The weather had deteriorated somewhat by now and its chosen position was about as far from any bank as possible.  I had put news out earlier of my find and my uncertainties over the wing bar and in the end, I was only aware of three other people who came to see it.  Their views were all distant around the island.

My shots of the much closer bird are shown below:

Initial views with two Tufted Duck.  Definitely small enough, with a good looking bill pattern for a female.  The all dark eye shows it is a female and is also another good feature to rule out a hybrid

A quick shake out of the water shows a white under belly covered in dark smudges.  This feature helps to age it as a 1st winter, as an adult would have a clean white belly.  You can also just see a small white spot at the base of the lower mandible, which is another good Ferruginous feature.

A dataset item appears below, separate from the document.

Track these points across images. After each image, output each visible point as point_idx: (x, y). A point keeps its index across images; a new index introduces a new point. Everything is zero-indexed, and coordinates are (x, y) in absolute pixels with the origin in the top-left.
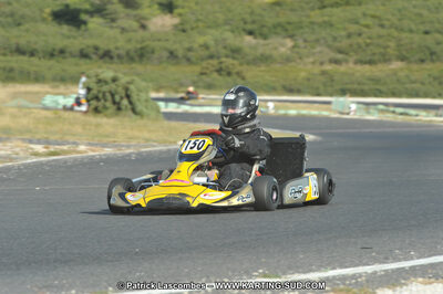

One of the better profile shots, shows a good overall shape including a nice peaked crown.  The dark capped effect and lighter areas around the base of the bill and cheek are other immature features.

Another good size comparison with a Tufted Duck - it was a small duck!

The camera did some strange light adjustment here (the water wasn't pale green!), but it does highlight the colouration of the bird.  It has obviously undergone some moult.  The scaps are a nice dark brown, but the pale brown tertials are still juvenile.  The lightest feathers are mid flank, just below the scaps, with the breast and rest of the flanks looking much darker.

A rear shot showing the clean white undertail coverts - these have presumably been moulted too.

So this is the bird as I saw it and I was relatively happy based on the features described that this was a pure 1st winter female Ferruginous Duck.  However, I had a couple of niggling doubts about a couple of the features that I needed to clear up.  I was lucky enough to be able to ask Sebastien Reeber, the author of the latest guide to wildfowl.  The two features I was unsure of were:

1. The bill always looked quite large to me and I wondered if this was a bad feature.
2. On reading the Vinicombe paper about identifying Ferruginous Ducks, it states (as I read it) that juveniles have undergone a moult of the belly by late winter, such that they should have a clean white belly by this stage of the year.  My bird obviously did not have this, so that worried me too.

Sebastien was able to allay my fears and on seeing the photos stated that he didn't see any reason why this bird wasn't a 'good' bird.  In answering my queries:

1. The bill could look a bit strong because the bird might have lost feathers at the bill base as part of its moult.  Also, juveniles often have less dense feathering than adults.
2. Belly feathers aren't replaced as part of the post juvenile or first pre-breeding moults.  They aren't replaced until the first complete moult in the summer.

So with much thanks to Sebastien for considering my bird, I am happy that this is no hybrid and another patch tick!